= DATA SHOWN =
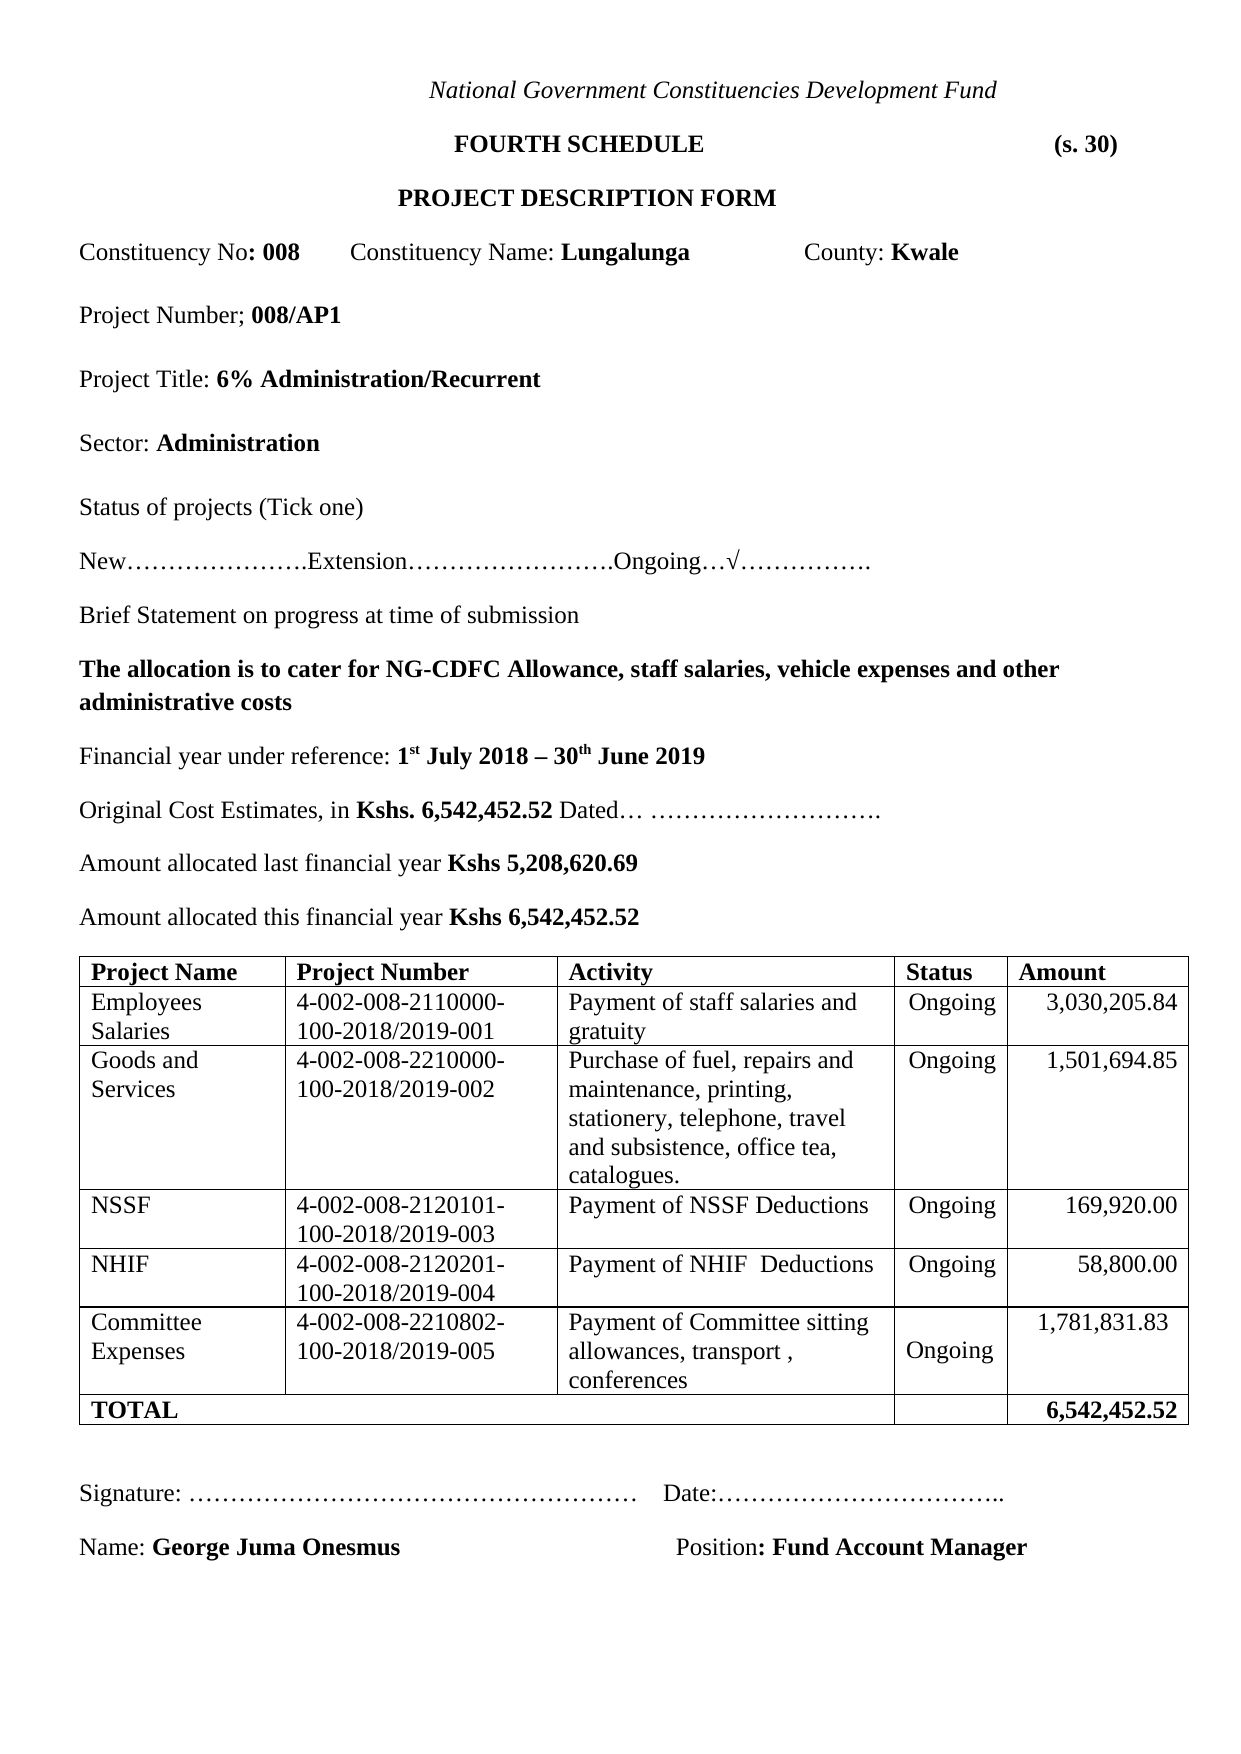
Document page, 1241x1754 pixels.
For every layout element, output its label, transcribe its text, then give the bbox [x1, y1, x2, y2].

table_cell Employees Salaries [80, 987, 285, 1044]
text Signature: ……………………………………………… Date:…………………………….. [79, 1478, 1165, 1507]
text New………………….Extension…………………….Ongoing…√……………. [79, 546, 1165, 575]
text PROJECT DESCRIPTION FORM [79, 183, 1165, 211]
table_header Status [895, 957, 1007, 986]
table_cell Purchase of fuel, repairs and maintenance, printing, stationery, telephone, travel and subsistence, office tea, catalogues. [558, 1046, 894, 1189]
text Name: George Juma Onesmus Position: Fund Account Manager [79, 1532, 1165, 1561]
text Original Cost Estimates, in Kshs. 6,542,452.52 Dated… ………………………. [79, 795, 1165, 823]
table_cell 169,920.00 [1008, 1190, 1188, 1248]
text Amount allocated this financial year Kshs 6,542,452.52 [79, 902, 1165, 931]
table_header Activity [558, 957, 894, 986]
text Sector: Administration [79, 428, 1165, 457]
table_cell [895, 1395, 1007, 1423]
table_header Amount [1008, 957, 1188, 986]
table_cell 1,781,831.83 [1008, 1308, 1188, 1394]
text National Government Constituencies Development Fund [79, 75, 1165, 104]
table_cell 58,800.00 [1008, 1249, 1188, 1306]
table_cell Ongoing [895, 1190, 1007, 1248]
table_cell Ongoing [895, 1046, 1007, 1189]
table_cell 4-002-008-2120201-100-2018/2019-004 [286, 1249, 557, 1306]
table_cell 4-002-008-2110000-100-2018/2019-001 [286, 987, 557, 1044]
text Financial year under reference: 1st July 2018 – 30th June 2019 [79, 741, 1165, 769]
text FOURTH SCHEDULE (s. 30) [79, 129, 1165, 158]
table_cell NSSF [80, 1190, 285, 1248]
table_cell Goods and Services [80, 1046, 285, 1189]
table_cell TOTAL [80, 1395, 894, 1423]
text Constituency No: 008 Constituency Name: Lungalunga County: Kwale [79, 237, 1165, 265]
table_cell 1,501,694.85 [1008, 1046, 1188, 1189]
table_cell Payment of staff salaries and gratuity [558, 987, 894, 1044]
text Brief Statement on progress at time of submission [79, 600, 1165, 629]
table_cell Payment of NSSF Deductions [558, 1190, 894, 1248]
table_cell NHIF [80, 1249, 285, 1306]
table_cell 4-002-008-2120101-100-2018/2019-003 [286, 1190, 557, 1248]
table_cell 6,542,452.52 [1008, 1395, 1188, 1423]
text Project Title: 6% Administration/Recurrent [79, 364, 1165, 393]
table_cell 3,030,205.84 [1008, 987, 1188, 1044]
table_cell Ongoing [895, 1249, 1007, 1306]
text Status of projects (Tick one) [79, 492, 1165, 521]
table_cell 4-002-008-2210000-100-2018/2019-002 [286, 1046, 557, 1189]
table_cell Ongoing [895, 987, 1007, 1044]
text The allocation is to cater for NG-CDFC Allowance, staff salaries, vehicle expenses and other administrative costs [79, 654, 1165, 716]
table_cell 4-002-008-2210802-100-2018/2019-005 [286, 1308, 557, 1394]
table_header Project Number [286, 957, 557, 986]
table_cell Committee Expenses [80, 1308, 285, 1394]
table_cell Payment of Committee sitting allowances, transport , conferences [558, 1308, 894, 1394]
table_cell Payment of NHIF Deductions [558, 1249, 894, 1306]
table_header Project Name [80, 957, 285, 986]
text Project Number; 008/AP1 [79, 301, 1165, 329]
table_cell Ongoing [895, 1308, 1007, 1394]
text Amount allocated last financial year Kshs 5,208,620.69 [79, 848, 1165, 877]
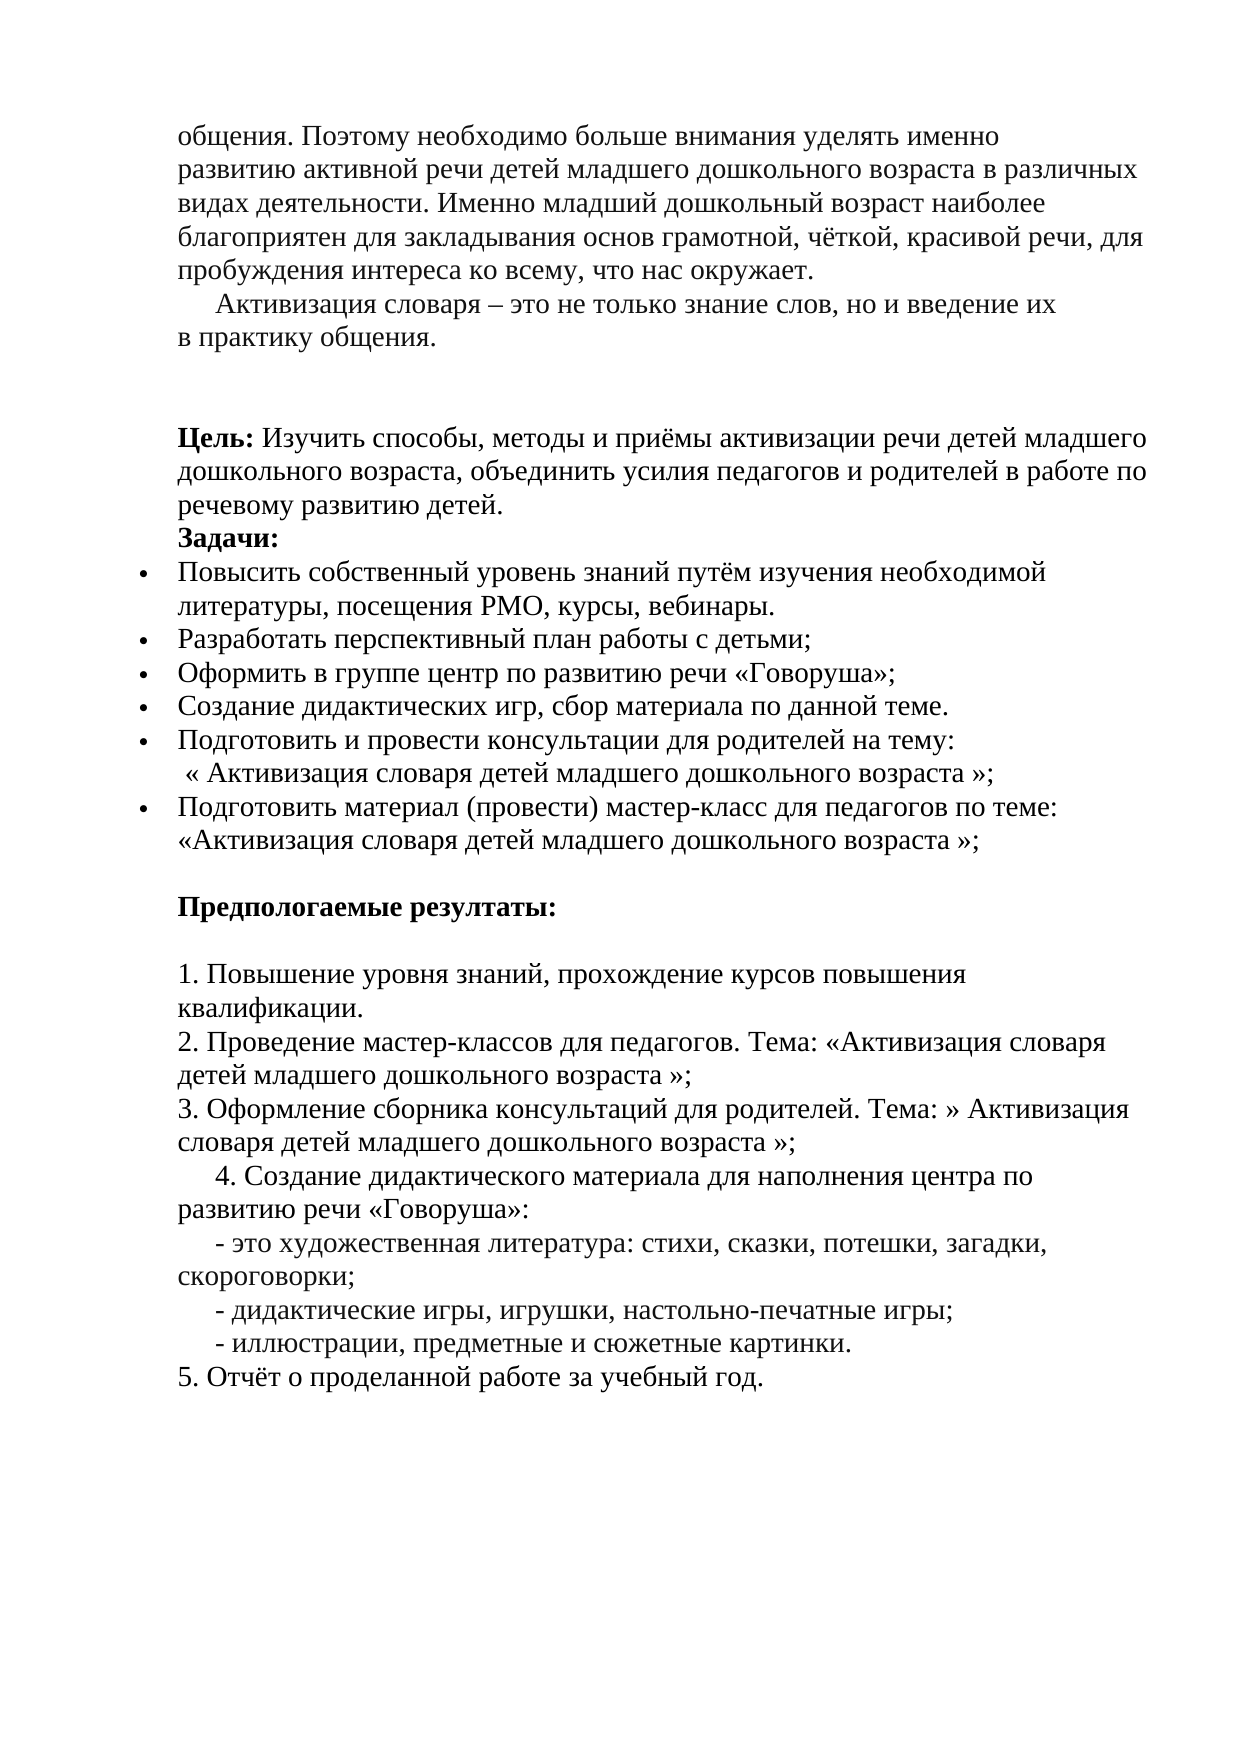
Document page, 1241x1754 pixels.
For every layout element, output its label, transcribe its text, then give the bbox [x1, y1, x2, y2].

text - это художественная литература: стихи, сказки, потешки, загадки, скороговорки; [177, 1225, 1152, 1292]
text 5. Отчёт о проделанной работе за учебный год. [177, 1359, 1152, 1393]
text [177, 118, 1152, 286]
text - иллюстрации, предметные и сюжетные картинки. [177, 1326, 1152, 1359]
text 1. Повышение уровня знаний, прохождение курсов повышения квалификации. [177, 957, 1152, 1024]
list Оформить в группе центр по развитию речи «Говоруша»; [140, 655, 1152, 688]
text Предпологаемые резултаты: [177, 889, 1152, 923]
text 3. Оформление сборника консультаций для родителей. Тема: » Активизация словаря детей младшего дошкольного возраста »; [177, 1091, 1152, 1158]
text Активизация словаря – это не только знание слов, но и введение их в практику общения. [177, 286, 1152, 353]
text - дидактические игры, игрушки, настольно-печатные игры; [177, 1292, 1152, 1326]
text Цель: Изучить способы, методы и приёмы активизации речи детей младшего дошкольного возраста, объединить усилия педагогов и родителей в работе по речевому развитию детей. [177, 420, 1152, 521]
text 4. Создание дидактического материала для наполнения центра по развитию речи «Говоруша»: [177, 1158, 1152, 1225]
text Задачи: [177, 521, 1152, 554]
list Создание дидактических игр, сбор материала по данной теме. [140, 688, 1152, 722]
list Разработать перспективный план работы с детьми; [140, 621, 1152, 655]
list Подготовить материал (провести) мастер-класс для педагогов по теме: «Активизация словаря детей младшего дошкольного возраста »; [140, 789, 1152, 856]
list Повысить собственный уровень знаний путём изучения необходимой литературы, посещения РМО, курсы, вебинары. [140, 554, 1152, 621]
list Подготовить и провести консультации для родителей на тему: [140, 722, 1152, 755]
text « Активизация словаря детей младшего дошкольного возраста »; [177, 755, 1152, 789]
text 2. Проведение мастер-классов для педагогов. Тема: «Активизация словаря детей младшего дошкольного возраста »; [177, 1024, 1152, 1091]
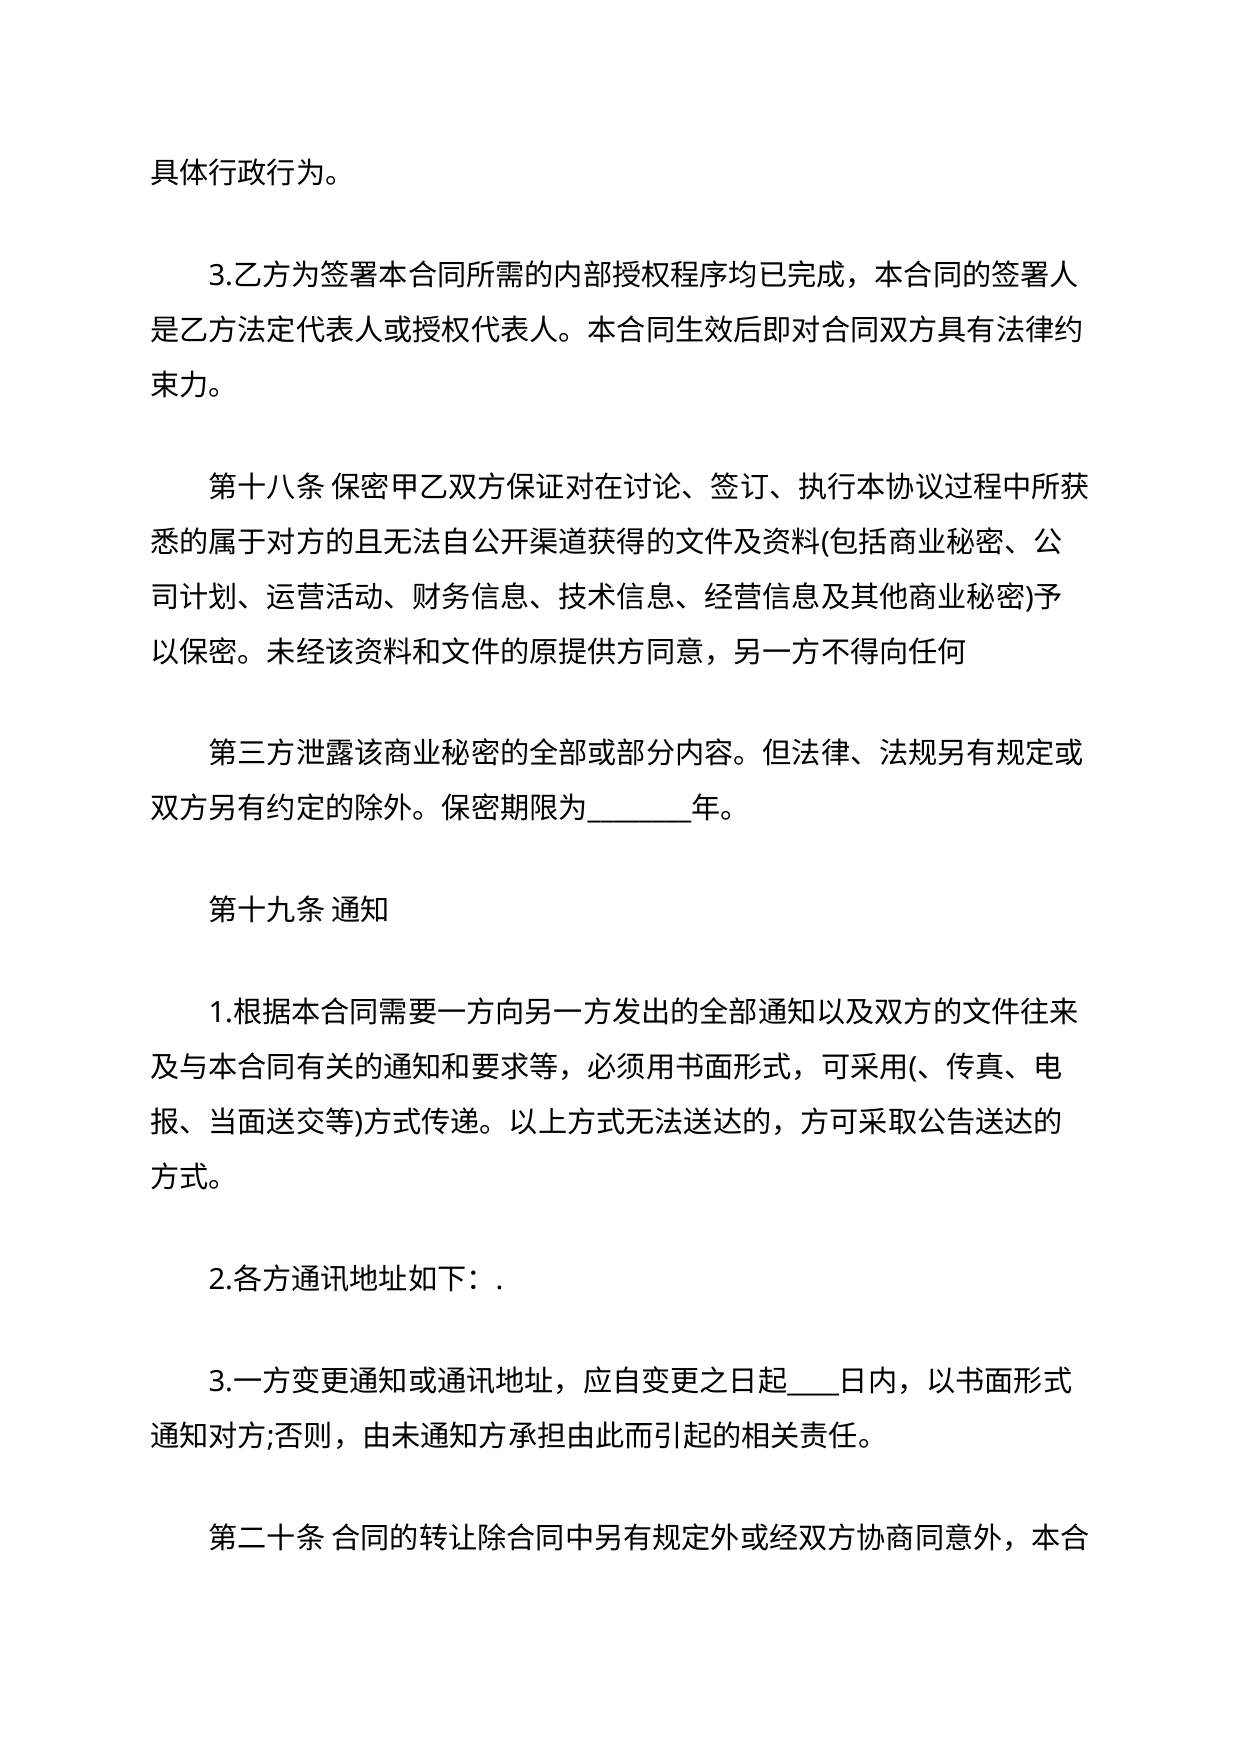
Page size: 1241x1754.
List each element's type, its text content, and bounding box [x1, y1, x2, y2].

= DIRECTIVE =
Leave nothing out but the pictures when transcribing the records.

= WORKED SOLUTION =
Document page, 1241x1754 pixels.
For every layout element, output its label, transcribe its text, then give the bbox [x1, y1, x2, y2].

table_cell Employees Salaries [80, 987, 285, 1044]
text Signature: ……………………………………………… Date:…………………………….. [79, 1478, 1165, 1507]
text New………………….Extension…………………….Ongoing…√……………. [79, 546, 1165, 575]
text PROJECT DESCRIPTION FORM [79, 183, 1165, 211]
table_header Status [895, 957, 1007, 986]
table_cell Purchase of fuel, repairs and maintenance, printing, stationery, telephone, travel and subsistence, office tea, catalogues. [558, 1046, 894, 1189]
text Name: George Juma Onesmus Position: Fund Account Manager [79, 1532, 1165, 1561]
text Original Cost Estimates, in Kshs. 6,542,452.52 Dated… ………………………. [79, 795, 1165, 823]
table_cell 169,920.00 [1008, 1190, 1188, 1248]
text Amount allocated this financial year Kshs 6,542,452.52 [79, 902, 1165, 931]
table_header Activity [558, 957, 894, 986]
text Sector: Administration [79, 428, 1165, 457]
table_cell [895, 1395, 1007, 1423]
table_header Amount [1008, 957, 1188, 986]
table_cell 1,781,831.83 [1008, 1308, 1188, 1394]
text National Government Constituencies Development Fund [79, 75, 1165, 104]
table_cell 58,800.00 [1008, 1249, 1188, 1306]
table_cell Ongoing [895, 1190, 1007, 1248]
table_cell Ongoing [895, 1046, 1007, 1189]
table_cell 4-002-008-2120201-100-2018/2019-004 [286, 1249, 557, 1306]
table_cell 4-002-008-2110000-100-2018/2019-001 [286, 987, 557, 1044]
text Financial year under reference: 1st July 2018 – 30th June 2019 [79, 741, 1165, 769]
text FOURTH SCHEDULE (s. 30) [79, 129, 1165, 158]
table_cell NSSF [80, 1190, 285, 1248]
table_cell Goods and Services [80, 1046, 285, 1189]
table_cell TOTAL [80, 1395, 894, 1423]
text Constituency No: 008 Constituency Name: Lungalunga County: Kwale [79, 237, 1165, 265]
table_cell 1,501,694.85 [1008, 1046, 1188, 1189]
table_cell Payment of staff salaries and gratuity [558, 987, 894, 1044]
text Brief Statement on progress at time of submission [79, 600, 1165, 629]
table_cell Payment of NSSF Deductions [558, 1190, 894, 1248]
table_cell NHIF [80, 1249, 285, 1306]
table_cell 4-002-008-2120101-100-2018/2019-003 [286, 1190, 557, 1248]
table_cell 6,542,452.52 [1008, 1395, 1188, 1423]
text Project Title: 6% Administration/Recurrent [79, 364, 1165, 393]
table_cell 3,030,205.84 [1008, 987, 1188, 1044]
table_cell Ongoing [895, 1249, 1007, 1306]
text Status of projects (Tick one) [79, 492, 1165, 521]
table_cell 4-002-008-2210000-100-2018/2019-002 [286, 1046, 557, 1189]
table_cell Ongoing [895, 987, 1007, 1044]
text The allocation is to cater for NG-CDFC Allowance, staff salaries, vehicle expenses and other administrative costs [79, 654, 1165, 716]
table_cell 4-002-008-2210802-100-2018/2019-005 [286, 1308, 557, 1394]
table_header Project Number [286, 957, 557, 986]
table_cell Committee Expenses [80, 1308, 285, 1394]
table_cell Payment of Committee sitting allowances, transport , conferences [558, 1308, 894, 1394]
table_cell Payment of NHIF Deductions [558, 1249, 894, 1306]
table_header Project Name [80, 957, 285, 986]
text Project Number; 008/AP1 [79, 301, 1165, 329]
table_cell Ongoing [895, 1308, 1007, 1394]
text Amount allocated last financial year Kshs 5,208,620.69 [79, 848, 1165, 877]
Document page, 1241x1754 pixels.
For every layout element, output its label, transcribe its text, then give the bbox [x1, y1, x2, y2].

text - это художественная литература: стихи, сказки, потешки, загадки, скороговорки; [177, 1225, 1152, 1292]
text 5. Отчёт о проделанной работе за учебный год. [177, 1359, 1152, 1393]
text [177, 118, 1152, 286]
text - иллюстрации, предметные и сюжетные картинки. [177, 1326, 1152, 1359]
text 1. Повышение уровня знаний, прохождение курсов повышения квалификации. [177, 957, 1152, 1024]
list Оформить в группе центр по развитию речи «Говоруша»; [140, 655, 1152, 688]
text Предпологаемые резултаты: [177, 889, 1152, 923]
text 3. Оформление сборника консультаций для родителей. Тема: » Активизация словаря детей младшего дошкольного возраста »; [177, 1091, 1152, 1158]
text Активизация словаря – это не только знание слов, но и введение их в практику общения. [177, 286, 1152, 353]
text - дидактические игры, игрушки, настольно-печатные игры; [177, 1292, 1152, 1326]
text Цель: Изучить способы, методы и приёмы активизации речи детей младшего дошкольного возраста, объединить усилия педагогов и родителей в работе по речевому развитию детей. [177, 420, 1152, 521]
text 4. Создание дидактического материала для наполнения центра по развитию речи «Говоруша»: [177, 1158, 1152, 1225]
text Задачи: [177, 521, 1152, 554]
list Создание дидактических игр, сбор материала по данной теме. [140, 688, 1152, 722]
list Разработать перспективный план работы с детьми; [140, 621, 1152, 655]
list Подготовить материал (провести) мастер-класс для педагогов по теме: «Активизация словаря детей младшего дошкольного возраста »; [140, 789, 1152, 856]
list Повысить собственный уровень знаний путём изучения необходимой литературы, посещения РМО, курсы, вебинары. [140, 554, 1152, 621]
list Подготовить и провести консультации для родителей на тему: [140, 722, 1152, 755]
text « Активизация словаря детей младшего дошкольного возраста »; [177, 755, 1152, 789]
text 2. Проведение мастер-классов для педагогов. Тема: «Активизация словаря детей младшего дошкольного возраста »; [177, 1024, 1152, 1091]
Page size: 1241x1754.
List each element's type, its text content, and bounding box [x1, y1, x2, y2].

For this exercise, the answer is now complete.